(click image to enlarge)
On Friday, the ES bears achieved a short-term buy to cover partials signal at 1088.75 (see image above). (note: S&T shows last 24 hours of futures data to build the price bar, which is why ‘today’ still appears in the text of the image above)
The initial ES sell short signal was generated on January 21, 2010 at 1127, so ideal partials netted +38.25 on that trade (see Primary Trend text in image above). The remaining core short position is currently +28 with about 4 points locked in.
There is an intratrend counter-trend trade visible on the chart with support at 1088.75 and an upside target at the primary trend resistance line. That signal is intended, however, to show trend following bears where to cover partials and what the upside counter-trend rally might yield against the core position.
My personal preference is to let the counter-trend trades go (in this case the intratrend long trade from 1088.75), but they are shown by Stops and Targets as a reference and can serve as very good risk management guidelines for those attempting to catch a pullback or who are comfortable playing counter-trend speculative strategies. A clever trader looks at the different time frames and builds a personal strategy based upon the overall big picture.
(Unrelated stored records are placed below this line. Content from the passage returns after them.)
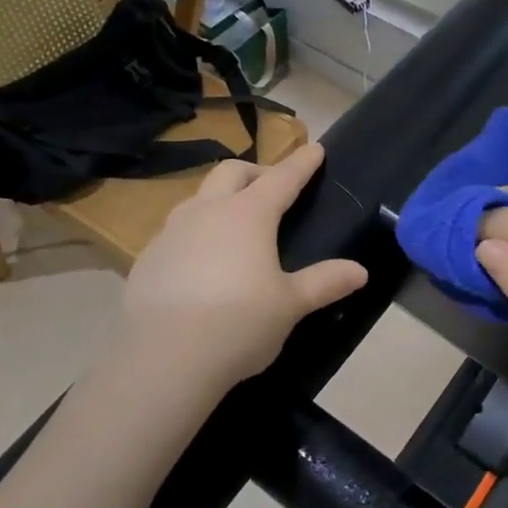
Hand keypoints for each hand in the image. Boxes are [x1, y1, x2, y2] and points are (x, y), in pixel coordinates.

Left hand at [118, 143, 368, 400]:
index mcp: (248, 215)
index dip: (301, 163)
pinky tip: (200, 262)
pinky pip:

The line to watch today (in my opinion) is intermediate primary trend resistance at 1100.25 area.
My basic rule of thumb is that when the trend is bearish, the only buying done is to cover shorts at partial signals or to exit a position on a protective trailing stop. The places to sell short in a downtrend are at snap-back rallies to resistance in a particular time frame.
ST trend remains down below the S&T stop/reversal line at 1123.25. IT trend remains down below 1100.25 (primary trend resistance).
As always…the trend is your friend until it ain’t.